START EXERCISE INPUT
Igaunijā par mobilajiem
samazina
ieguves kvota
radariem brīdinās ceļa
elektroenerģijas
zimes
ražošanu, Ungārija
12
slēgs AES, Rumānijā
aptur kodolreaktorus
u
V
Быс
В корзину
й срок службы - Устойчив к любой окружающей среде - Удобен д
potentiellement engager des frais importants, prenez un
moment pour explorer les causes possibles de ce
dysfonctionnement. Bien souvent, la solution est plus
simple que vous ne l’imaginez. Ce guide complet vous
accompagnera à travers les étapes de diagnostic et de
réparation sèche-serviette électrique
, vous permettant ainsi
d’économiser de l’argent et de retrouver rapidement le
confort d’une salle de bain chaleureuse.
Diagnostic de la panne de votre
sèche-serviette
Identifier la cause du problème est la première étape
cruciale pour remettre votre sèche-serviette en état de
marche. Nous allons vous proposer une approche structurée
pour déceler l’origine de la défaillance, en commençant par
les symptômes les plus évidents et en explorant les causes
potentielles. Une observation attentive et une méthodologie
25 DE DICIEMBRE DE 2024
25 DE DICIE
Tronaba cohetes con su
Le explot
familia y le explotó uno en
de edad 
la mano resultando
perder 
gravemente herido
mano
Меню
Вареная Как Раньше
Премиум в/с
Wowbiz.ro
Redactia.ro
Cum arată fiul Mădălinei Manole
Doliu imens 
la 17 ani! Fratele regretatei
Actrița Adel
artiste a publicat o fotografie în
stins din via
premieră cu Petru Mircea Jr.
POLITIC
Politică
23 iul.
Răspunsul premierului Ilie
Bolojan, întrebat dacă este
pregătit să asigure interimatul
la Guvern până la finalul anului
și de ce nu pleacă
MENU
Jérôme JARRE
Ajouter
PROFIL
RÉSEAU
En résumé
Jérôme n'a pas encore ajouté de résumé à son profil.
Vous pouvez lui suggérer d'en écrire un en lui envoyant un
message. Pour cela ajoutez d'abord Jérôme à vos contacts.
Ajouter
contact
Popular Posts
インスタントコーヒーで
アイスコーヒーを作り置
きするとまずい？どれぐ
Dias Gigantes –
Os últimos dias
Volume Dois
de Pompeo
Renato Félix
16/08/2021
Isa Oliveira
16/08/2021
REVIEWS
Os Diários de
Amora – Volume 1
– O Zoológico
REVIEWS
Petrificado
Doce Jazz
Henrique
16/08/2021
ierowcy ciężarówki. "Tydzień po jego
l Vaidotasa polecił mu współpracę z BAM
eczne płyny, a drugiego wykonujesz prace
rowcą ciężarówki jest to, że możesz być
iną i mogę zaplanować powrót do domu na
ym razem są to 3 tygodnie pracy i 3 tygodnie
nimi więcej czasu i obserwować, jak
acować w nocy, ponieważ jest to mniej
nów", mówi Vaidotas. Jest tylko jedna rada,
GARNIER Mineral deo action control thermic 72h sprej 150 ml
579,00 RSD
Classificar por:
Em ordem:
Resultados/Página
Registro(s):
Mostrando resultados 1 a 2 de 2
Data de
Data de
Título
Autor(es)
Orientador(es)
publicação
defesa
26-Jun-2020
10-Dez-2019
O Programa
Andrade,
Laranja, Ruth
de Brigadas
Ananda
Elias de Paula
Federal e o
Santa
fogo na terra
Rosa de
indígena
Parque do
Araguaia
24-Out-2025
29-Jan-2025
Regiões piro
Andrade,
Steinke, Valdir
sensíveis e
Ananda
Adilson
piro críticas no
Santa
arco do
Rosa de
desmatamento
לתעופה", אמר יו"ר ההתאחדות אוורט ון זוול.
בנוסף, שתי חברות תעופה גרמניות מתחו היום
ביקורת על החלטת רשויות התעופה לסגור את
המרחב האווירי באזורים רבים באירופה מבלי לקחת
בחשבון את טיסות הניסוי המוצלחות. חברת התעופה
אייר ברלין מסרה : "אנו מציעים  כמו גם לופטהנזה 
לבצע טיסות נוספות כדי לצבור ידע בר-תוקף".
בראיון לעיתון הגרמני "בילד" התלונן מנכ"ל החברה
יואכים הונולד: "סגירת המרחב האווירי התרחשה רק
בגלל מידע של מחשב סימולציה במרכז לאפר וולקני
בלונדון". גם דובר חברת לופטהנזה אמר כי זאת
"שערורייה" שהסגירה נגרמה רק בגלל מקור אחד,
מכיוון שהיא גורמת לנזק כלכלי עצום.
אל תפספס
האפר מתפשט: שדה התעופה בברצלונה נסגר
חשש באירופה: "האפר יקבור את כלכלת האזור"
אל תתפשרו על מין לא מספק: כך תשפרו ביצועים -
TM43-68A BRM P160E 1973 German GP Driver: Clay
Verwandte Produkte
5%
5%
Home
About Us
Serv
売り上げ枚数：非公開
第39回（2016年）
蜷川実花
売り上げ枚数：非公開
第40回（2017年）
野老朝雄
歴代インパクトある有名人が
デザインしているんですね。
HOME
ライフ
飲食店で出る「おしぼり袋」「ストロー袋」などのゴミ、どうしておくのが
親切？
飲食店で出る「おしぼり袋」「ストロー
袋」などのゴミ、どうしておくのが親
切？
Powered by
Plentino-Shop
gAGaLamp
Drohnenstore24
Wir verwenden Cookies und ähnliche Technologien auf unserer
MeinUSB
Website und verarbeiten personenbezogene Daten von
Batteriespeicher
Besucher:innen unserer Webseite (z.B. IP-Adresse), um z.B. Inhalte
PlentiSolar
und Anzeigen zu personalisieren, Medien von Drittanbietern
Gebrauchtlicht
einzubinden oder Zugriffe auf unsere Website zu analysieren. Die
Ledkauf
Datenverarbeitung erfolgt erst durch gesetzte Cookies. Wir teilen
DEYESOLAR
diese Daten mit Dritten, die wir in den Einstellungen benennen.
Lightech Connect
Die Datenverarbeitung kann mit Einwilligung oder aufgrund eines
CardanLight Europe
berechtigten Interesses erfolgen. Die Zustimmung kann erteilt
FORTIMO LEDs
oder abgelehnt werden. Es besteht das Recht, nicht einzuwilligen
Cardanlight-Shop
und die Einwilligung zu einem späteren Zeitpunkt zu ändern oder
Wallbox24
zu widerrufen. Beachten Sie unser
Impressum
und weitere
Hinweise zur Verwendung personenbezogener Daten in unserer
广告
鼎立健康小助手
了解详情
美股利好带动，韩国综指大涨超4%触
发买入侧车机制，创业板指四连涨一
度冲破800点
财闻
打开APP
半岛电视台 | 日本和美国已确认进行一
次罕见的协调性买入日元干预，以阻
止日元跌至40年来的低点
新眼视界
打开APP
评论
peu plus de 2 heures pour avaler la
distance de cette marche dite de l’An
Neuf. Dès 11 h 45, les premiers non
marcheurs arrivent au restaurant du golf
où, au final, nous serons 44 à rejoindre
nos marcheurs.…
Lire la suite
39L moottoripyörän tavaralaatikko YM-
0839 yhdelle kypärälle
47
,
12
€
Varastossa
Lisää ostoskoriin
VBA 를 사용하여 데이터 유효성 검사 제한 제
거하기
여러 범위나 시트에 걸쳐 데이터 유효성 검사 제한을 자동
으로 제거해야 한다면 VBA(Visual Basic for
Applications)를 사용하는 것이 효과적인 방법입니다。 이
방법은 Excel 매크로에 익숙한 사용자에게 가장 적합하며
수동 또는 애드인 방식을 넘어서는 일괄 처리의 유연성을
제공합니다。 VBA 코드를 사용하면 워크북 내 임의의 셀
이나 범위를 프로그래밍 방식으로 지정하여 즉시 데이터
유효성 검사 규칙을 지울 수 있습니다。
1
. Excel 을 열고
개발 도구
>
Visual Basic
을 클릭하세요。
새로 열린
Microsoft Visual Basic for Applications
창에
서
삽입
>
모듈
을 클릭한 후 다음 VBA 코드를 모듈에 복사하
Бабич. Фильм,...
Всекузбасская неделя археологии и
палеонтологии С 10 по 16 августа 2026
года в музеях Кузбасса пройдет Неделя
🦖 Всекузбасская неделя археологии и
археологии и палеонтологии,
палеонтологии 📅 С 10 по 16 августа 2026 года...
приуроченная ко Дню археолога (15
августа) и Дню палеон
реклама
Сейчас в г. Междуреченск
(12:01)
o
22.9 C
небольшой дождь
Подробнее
END EXERCISE INPUT
→ **WHAT YOU HAVE TO DO**:
Within the listing above, the range opens at the line with "message. Pour cela" and closes at the line with "שהסגירה נגרמה רק". Reproduce exactly the lines of that range, including both ends.

→ **RESULT**:
message. Pour cela ajoutez d'abord Jérôme à vos contacts.
Ajouter
contact
Popular Posts
インスタントコーヒーで
アイスコーヒーを作り置
きするとまずい？どれぐ
Dias Gigantes –
Os últimos dias
Volume Dois
de Pompeo
Renato Félix
16/08/2021
Isa Oliveira
16/08/2021
REVIEWS
Os Diários de
Amora – Volume 1
– O Zoológico
REVIEWS
Petrificado
Doce Jazz
Henrique
16/08/2021
ierowcy ciężarówki. "Tydzień po jego
l Vaidotasa polecił mu współpracę z BAM
eczne płyny, a drugiego wykonujesz prace
rowcą ciężarówki jest to, że możesz być
iną i mogę zaplanować powrót do domu na
ym razem są to 3 tygodnie pracy i 3 tygodnie
nimi więcej czasu i obserwować, jak
acować w nocy, ponieważ jest to mniej
nów", mówi Vaidotas. Jest tylko jedna rada,
GARNIER Mineral deo action control thermic 72h sprej 150 ml
579,00 RSD
Classificar por:
Em ordem:
Resultados/Página
Registro(s):
Mostrando resultados 1 a 2 de 2
Data de
Data de
Título
Autor(es)
Orientador(es)
publicação
defesa
26-Jun-2020
10-Dez-2019
O Programa
Andrade,
Laranja, Ruth
de Brigadas
Ananda
Elias de Paula
Federal e o
Santa
fogo na terra
Rosa de
indígena
Parque do
Araguaia
24-Out-2025
29-Jan-2025
Regiões piro
Andrade,
Steinke, Valdir
sensíveis e
Ananda
Adilson
piro críticas no
Santa
arco do
Rosa de
desmatamento
לתעופה", אמר יו"ר ההתאחדות אוורט ון זוול.
בנוסף, שתי חברות תעופה גרמניות מתחו היום
ביקורת על החלטת רשויות התעופה לסגור את
המרחב האווירי באזורים רבים באירופה מבלי לקחת
בחשבון את טיסות הניסוי המוצלחות. חברת התעופה
אייר ברלין מסרה : "אנו מציעים  כמו גם לופטהנזה 
לבצע טיסות נוספות כדי לצבור ידע בר-תוקף".
בראיון לעיתון הגרמני "בילד" התלונן מנכ"ל החברה
יואכים הונולד: "סגירת המרחב האווירי התרחשה רק
בגלל מידע של מחשב סימולציה במרכז לאפר וולקני
בלונדון". גם דובר חברת לופטהנזה אמר כי זאת
"שערורייה" שהסגירה נגרמה רק בגלל מקור אחד,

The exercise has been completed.